Fee just seems much more aligned with: ‘Here’s what I will do for you; here’s what your fee is no matter how much you take advantage of this.’ You’ve eliminated a potential conflict in the relationship.
Do you get the sense that Clayton is stuck in certain areas that he doesn’t want to budge? Clark: They have a deliverable. I would guess they don’t want to have happen to this [proposed rule] what in effect happened on the nontaxable side [with Labor’s rule], which to me means, you listen.
Eckel: What you’ll see when you read our comment letter is that the SEC and other regulators always call for data. They want to have data so they can build a rule with real data. That’s something we actually provided. We went out and polled all of our advisor clients on a number of different issues and then fed this back into survey results — real hard data that we could provide as part of our comment letter.
What are your thoughts on the SEC’s Form CRS? Eckel: In our comment letter, we propose a one-page form instead of four-page. Clark: And digitized.
How about mergers & acquisitions in the advisor space?
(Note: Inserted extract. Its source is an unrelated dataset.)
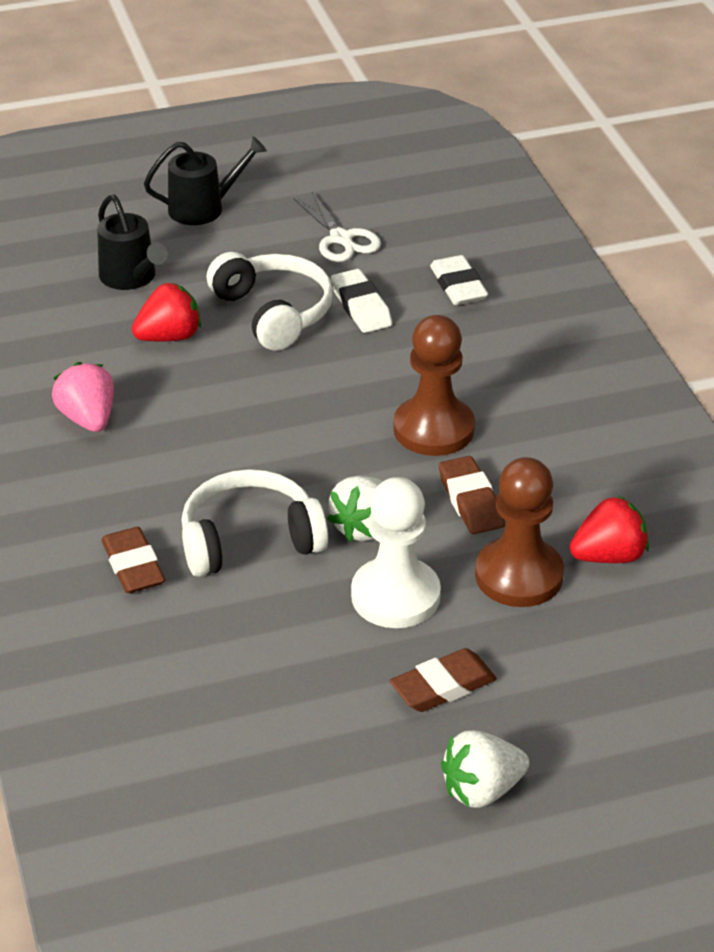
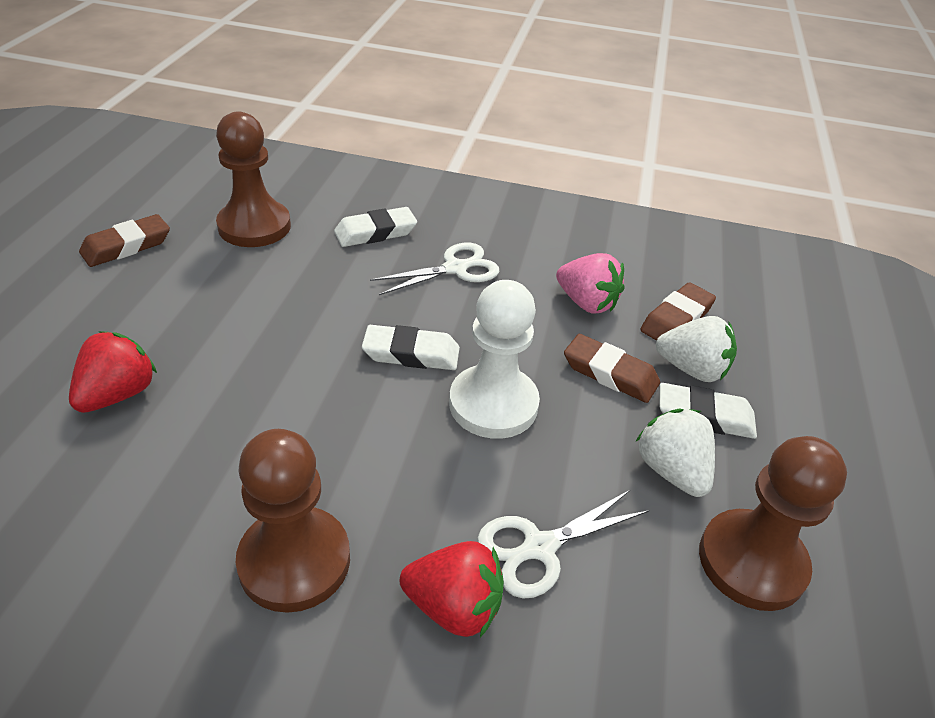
black watering can: [97,195,168,290] [144,136,267,225] = 2 -> none = 0
brown pawn: [393,315,475,456] [475,457,564,607] = 2 -> [216,112,291,247] [236,429,350,613] [699,436,847,611] = 3
white eraser: [331,269,392,333] [430,255,488,305] = 2 -> [334,207,417,247] [362,325,460,370] [660,383,757,439] = 3
white headphones: [182,469,328,577] [206,252,333,351] = 2 -> none = 0
white scissors: [293,192,381,262] = 1 -> [370,243,499,295] [477,490,649,598] = 2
Clark: We’re seeing more M&A at the high end. We thought it was going to be small firms consolidating; it turns out it’s the billion dollar firms that are starting to consolidate and not in buy-outs but more in partnerships. We’re seeing models with more partners sharing equity, staying local, but being part of a larger organization. Not even necessarily in every case consolidating cost, but coming together; [for example,] the Focus IPO, which was very successful.
There’s a lot more equity, private equity and venture capital coming into the space because of the success of the [advisor] space.
What about crypto? Clark: Our advisors are not asking us to engage in crypto. They still see it as a high-risk area. They would rather their clients not engage through them …although there will be a market at [some point]. We watch blockchain as a firm very closely. It’s great technology. It happened to get overly associated with crypto … but we will be clearly following blockchain, which we think has a couple [more] years before you start to see effectiveness of its use.
What other issues are on Schwab’s radar? Eckel: We may meet with House Ways and Means folks and talk about different aspects of the recently passed tax reform legislation, [such as] the unintended consequences [that] resulted in unleveling the playing field between the treatment of commissions, [via] the deductibility of commissions versus fees.
The ability to deduct advisory fees was repealed in the new tax law. Since advisory fees cannot be included in the total taxable cost of advice, while commission fees can be included, the relative incentive to price by commission was increased versus fee-based compensation. Advisors were also left out [of the tax law’s pass-through provision].
Many industries were excluded from the pass-through provision. It was more a case of arbitrary dividing line that should be more thoroughly re-examined in the next round of reform, whenever that is. There was also a political calculation being made on the fly, as they were trying to limit the overall cost of the provision, so they couldn’t let all industries partake while keeping the cost within certain parameters.
We want to drive home the point that the advisor industry is a growing industry, quality jobs.
Clark: The commission vs. the fee deductibility issue is amiss. You wouldn’t do that if you were trying to promote best interest and fiduciary. I tend to look at the pass-through [issue] as people really not understanding that the independent advisor is a different entity. That’s the ongoing work of educating.